What is most striking about this film is the near-effortless dexterity with which Campanella shifts between past and present, procedure and impulse, even drama and comedy. Francella's perpetually drunken court clerk provides the kind of sympathetic comedy that likely had origins in the various farcial escapades of 47-year-old high-school-freshman Jerri Blank on "STRANGERS WITH CANDY." And the constant simmer between Darin and Villamil suggest the ongoing "will they or won't they" dynamic of Benson and Stabler from "SVU" were Dick Wolf to remove the shackles of that franchise's framework. Indeed, it's as if the reliable hooks of "LAW & ORDER" - lurid crime, curious suspect, multiple twists - were fleshed out with a Proustian underscore of remembering the opportunities you didn't take, the signals you failed to read, the distractions of a train you could not miss. I was reminded at times of Sergio Leone's ONCE UPON A TIME IN AMERICA, the way it presented how the past never stays completely past. And because he's neither under a broadcast deadline or a low budget, Campanella is able to engage in just a little bit of directorial flourish to kick up your blood rate when you've gotten too sedate, with a seemingly seamless sequence beginning over a soccer stadium shooting straight to the field, and then through the old dirty corridors of the structure, while the characters that are in chase are trying to keep up, but because they're bureaucrats and not Bruce Willis, are clearly over their heads.

Finally, there is the fully fleshed humanity of the characters, all of whom are never completely good or completely venal.
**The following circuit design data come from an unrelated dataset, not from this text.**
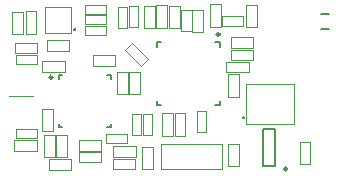
<source format=gto>
%TF.GenerationSoftware,Altium Limited,Altium Designer,24.5.2 (23)*%
G04 Layer_Color=65535*
%FSLAX45Y45*%
%MOMM*%
%TF.SameCoordinates,D9EDD973-4EFE-478D-9CC6-8A1B8994CF0D*%
%TF.FilePolarity,Positive*%
%TF.FileFunction,Legend,Top*%
%TF.Part,Single*%
G01*
G75*
%TA.AperFunction,NonConductor*%
%ADD39C,0.25000*%
%ADD40C,0.25400*%
%ADD41C,0.20000*%
%ADD42C,0.05000*%
%ADD43C,0.10000*%
D39*
X-62087Y836400D02*
G03*
X-62087Y836400I-12500J0D01*
G01*
X1925361Y60471D02*
G03*
X1925361Y60471I-12500J0D01*
G01*
X1354196Y1198287D02*
G03*
X1354196Y1198287I-12500J0D01*
G01*
D40*
X128075Y1238482D02*
G03*
X128075Y1238482I-5000J0D01*
G01*
X1556348Y494222D02*
G03*
X1556348Y494222I-5000J0D01*
G01*
D41*
X-9587Y411400D02*
X20412D01*
X-9588Y441400D02*
X-9587Y411400D01*
X400412D02*
X430412Y411400D01*
X430413Y441400D01*
X430412Y821400D02*
Y851400D01*
X400412D02*
X430412D01*
X-9587Y851400D02*
X20412Y851400D01*
X-9587Y821400D02*
Y851400D01*
X2213759Y1247376D02*
X2283759D01*
X2213759Y1374376D02*
X2283759D01*
X1725361Y85471D02*
Y395471D01*
X1825361Y85471D02*
Y395471D01*
X1725361D02*
X1825361D01*
X1725361Y85471D02*
X1825361D01*
X1316696Y1133287D02*
X1356696D01*
Y1093287D02*
Y1133287D01*
Y598287D02*
Y638287D01*
X1316696Y598287D02*
X1356696D01*
X821696D02*
X861696D01*
X821696D02*
Y638287D01*
Y1133287D02*
X861696D01*
X821696Y1093287D02*
Y1133287D01*
D42*
X1025159Y1225642D02*
Y1405049D01*
X1116226Y1225642D02*
Y1405049D01*
X1025159Y1225642D02*
X1116226D01*
X1025159Y1405049D02*
X1116226D01*
X468990Y932075D02*
Y1022766D01*
X278462Y932075D02*
Y1022766D01*
Y932075D02*
X468990Y932075D01*
X278462Y1022766D02*
X468990Y1022766D01*
X586256Y693532D02*
X676947D01*
X586256Y884060D02*
X676947D01*
X586256D02*
X586256Y693532D01*
X676947D02*
X676947Y884060D01*
X487575Y692310D02*
X578266D01*
X487575Y882838D02*
X578267D01*
X487575D02*
X487575Y692310D01*
X578266D02*
X578267Y882838D01*
X-147555Y378500D02*
X-56864Y378500D01*
X-147555Y569027D02*
X-56864D01*
X-147555Y378500D02*
Y569027D01*
X-56864Y378500D02*
Y569027D01*
X-383363Y211581D02*
Y302273D01*
X-192835Y211581D02*
Y302273D01*
X-383363D02*
X-192835D01*
X-383363Y211581D02*
X-192835D01*
X-195120Y947006D02*
X-195119Y1023206D01*
X-372921Y947006D02*
X-372921Y1023206D01*
X-372921Y947006D02*
X-195120D01*
X-372921Y1023206D02*
X-195119D01*
X-193686Y394268D02*
X-193686Y318067D01*
X-371488Y394268D02*
X-371487Y318067D01*
X-193686D01*
X-371488Y394268D02*
X-193686D01*
X-381570Y1039405D02*
Y1130097D01*
X-191043Y1039405D02*
Y1130097D01*
X-381570D02*
X-191043D01*
X-381570Y1039405D02*
X-191043D01*
X-145889Y882234D02*
Y972925D01*
X44637Y882234D02*
Y972925D01*
X-145889D02*
X44637D01*
X-145889Y882234D02*
X44637D01*
X352462Y305479D02*
X352463Y214788D01*
X161935Y305479D02*
X161935Y214788D01*
X352463D01*
X161935Y305479D02*
X352462Y305479D01*
X351571Y116151D02*
Y206843D01*
X161044Y116151D02*
Y206843D01*
Y116151D02*
X351571Y116151D01*
X161044Y206843D02*
X351571Y206843D01*
X390135Y277583D02*
Y353783D01*
X567937Y277583D02*
Y353783D01*
X390135D02*
X567937D01*
X390135Y277583D02*
X567937D01*
X454710Y146809D02*
X454711Y55743D01*
X634117Y55742D02*
Y146809D01*
X454710D02*
X634117D01*
X454711Y55743D02*
X634117Y55742D01*
X-29570Y160375D02*
X61121D01*
X-29570Y350903D02*
X61121D01*
X-29570D02*
X-29570Y160375D01*
X61121D02*
X61121Y350903D01*
X-90608Y144238D02*
X-90608Y53547D01*
X99920Y53547D02*
Y144238D01*
X-90608D02*
X99920D01*
X-90608Y53547D02*
X99920Y53547D01*
X696006Y247202D02*
X786697Y247203D01*
X696005Y56675D02*
X786697D01*
X786697Y247203D02*
X786697Y56675D01*
X696005D02*
X696006Y247202D01*
X-131117Y160077D02*
X-40426Y160076D01*
X-131117Y350604D02*
X-40426D01*
X-131117Y160077D02*
X-131117Y350604D01*
X-40426Y160076D02*
X-40426Y350604D01*
X645439Y250253D02*
X645439Y159562D01*
X454911Y250253D02*
X454912Y159562D01*
X645439D01*
X454911Y250253D02*
X645439D01*
X-289361Y1392973D02*
X-198669D01*
X-289361Y1202446D02*
X-198669D01*
Y1392973D01*
X-289361Y1202446D02*
Y1392973D01*
X99464Y1209267D02*
Y1429269D01*
X-120537Y1209267D02*
Y1429269D01*
Y1209267D02*
X99464D01*
X-120537Y1429269D02*
X99464D01*
X393700Y1282699D02*
Y1358900D01*
X215898Y1282699D02*
Y1358900D01*
Y1282699D02*
X393700D01*
X215898Y1358900D02*
X393700D01*
X-400535Y1392619D02*
X-309844D01*
X-400535Y1202092D02*
X-309844D01*
Y1392619D01*
X-400535Y1202092D02*
Y1392619D01*
X82389Y1059075D02*
Y1149767D01*
X-108138Y1059075D02*
Y1149767D01*
Y1059075D02*
X82389D01*
X-108138Y1149767D02*
X82389D01*
X684899Y930210D02*
X749027Y994338D01*
X550175Y1064933D02*
X614304Y1129061D01*
X550175Y1064933D02*
X684899Y930210D01*
X614304Y1129061D02*
X749027Y994338D01*
X973288Y340116D02*
X1063979D01*
X973288Y530644D02*
X1063979D01*
X973288Y340116D02*
Y530644D01*
X1063979Y340116D02*
Y530644D01*
X868497Y531354D02*
X959188D01*
X868497Y340827D02*
X959188D01*
Y531354D01*
X868497Y340827D02*
Y531354D01*
X1601214Y877745D02*
Y968436D01*
X1410687Y877745D02*
Y968436D01*
Y877745D02*
X1601214D01*
X1410687Y968436D02*
X1601214D01*
X1425377Y670664D02*
X1516068D01*
X1425377Y861191D02*
X1516068D01*
X1425377Y670664D02*
Y861191D01*
X1516068Y670664D02*
Y861191D01*
X713249Y1442831D02*
X803940D01*
X713249Y1252303D02*
X803940D01*
Y1442831D01*
X713249Y1252303D02*
Y1442831D01*
X1213761Y1215577D02*
Y1406104D01*
X1123070Y1215577D02*
Y1406104D01*
X1213761D01*
X1123070Y1215577D02*
X1213761D01*
X816612Y1253284D02*
Y1443811D01*
X907303Y1253284D02*
Y1443811D01*
X816612Y1253284D02*
X907303D01*
X816612Y1443811D02*
X907303D01*
X1638445Y979807D02*
Y1070498D01*
X1447918Y979807D02*
Y1070498D01*
Y979807D02*
X1638445D01*
X1447918Y1070498D02*
X1638445D01*
X925375Y1251309D02*
X1016066D01*
X925375Y1441836D02*
X1016066D01*
X925375Y1251309D02*
Y1441836D01*
X1016066Y1251309D02*
Y1441836D01*
X1639315Y1084209D02*
Y1174900D01*
X1448787Y1084209D02*
Y1174900D01*
Y1084209D02*
X1639315D01*
X1448787Y1174900D02*
X1639315D01*
X1272414Y1452806D02*
X1363105D01*
X1272414Y1262279D02*
X1363105D01*
Y1452806D01*
X1272414Y1262279D02*
Y1452806D01*
X1580737Y1449074D02*
X1671428D01*
X1580737Y1258546D02*
X1671428D01*
Y1449074D01*
X1580737Y1258546D02*
Y1449074D01*
X2032223Y289871D02*
X2122914D01*
X2032223Y99344D02*
X2122914D01*
Y289871D01*
X2032223Y99344D02*
Y289871D01*
X1518067Y82711D02*
Y273238D01*
X1427375Y82711D02*
Y273238D01*
X1518067D01*
X1427375Y82711D02*
X1518067D01*
X861757Y271498D02*
X1371758D01*
X861757Y61497D02*
X1371758D01*
X861757D02*
Y271498D01*
X1371758Y61497D02*
Y271498D01*
X1556074Y1265911D02*
Y1356978D01*
X1376667Y1265911D02*
Y1356978D01*
Y1265911D02*
X1556074D01*
X1376667Y1356978D02*
X1556074D01*
X589433Y1439357D02*
X665633D01*
X589433Y1261556D02*
X665633D01*
Y1439357D01*
X589433Y1261556D02*
Y1439357D01*
X692342Y348934D02*
Y526735D01*
X616142Y348934D02*
Y526735D01*
X692342D01*
X616142Y348934D02*
X692342D01*
X781242D02*
Y526735D01*
X705042Y348934D02*
Y526735D01*
X781242D01*
X705042Y348934D02*
X781242D01*
X393700Y1371599D02*
Y1447800D01*
X215898Y1371599D02*
Y1447800D01*
Y1371599D02*
X393700D01*
X215898Y1447800D02*
X393700D01*
Y1193799D02*
Y1270000D01*
X215898Y1193799D02*
Y1270000D01*
Y1193799D02*
X393700D01*
X215898Y1270000D02*
X393700D01*
X497338Y1426947D02*
X573539D01*
X497338Y1249146D02*
X573539D01*
Y1426947D01*
X497338Y1249146D02*
Y1426947D01*
X1576348Y439222D02*
Y779222D01*
X1986348Y439222D02*
Y779222D01*
X1576348D02*
X1986348D01*
X1576348Y439222D02*
X1986348D01*
X1163596Y368716D02*
X1239796D01*
X1163596Y546518D02*
X1239796D01*
X1163596Y368716D02*
Y546518D01*
X1239796Y368716D02*
Y546518D01*
D43*
X-432086Y673142D02*
X-228886D01*
%TF.MD5,216078160e753df3c734bec28de678c5*%
M02*

</source>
In his previous English language films, Campanella was often critized for making characters too good or nice to be completely believable in the dark plots they were involved with, but perhaps those were his three-dimensional humanitarian instincts, waiting to meet up with the appropriate setting of this film. These are not stereotypes marching through the mechanics of a mystery plot, these are people we are invested in at all times, so much so that in moments where the movie slows down to focus on their personal drama, we're not busy trying to outguess them and solve the crime, we're caught up in their personal dilemmas, all the way to a most unexpected finish.

Reportedly, Juan Jose Campanella, in addition to continuing his TV work, is developing his first English-language feature film in over a decade. I would wish him luck, but I don't think he'll need it. With THE SECRET IN THEIR EYES, he is now in the big league, the name-above-the-title league, and I'll watch him direct anything. So aren't you glad that you can still enjoy him putting Hugh Laurie through another mystery of science on a weekly basis?

After you have seen SECRET, I suggest checking out this deep incisive interview with Campanella by Michael Guillen, which contains huge spoilers, and this deconstruction of the stadium sequence. You'll be as caught up as I am right now.


  1. Awwww Mark ... Im still lost into your words...the incredible talent you have writing. I take my hat off! And thank you sooo much for this article, it was so amazing for us in Argentina to be able to get there ... they defibitly deserve it... in my humble opinion. And you deserve a big HUG. Love you my deareast friend.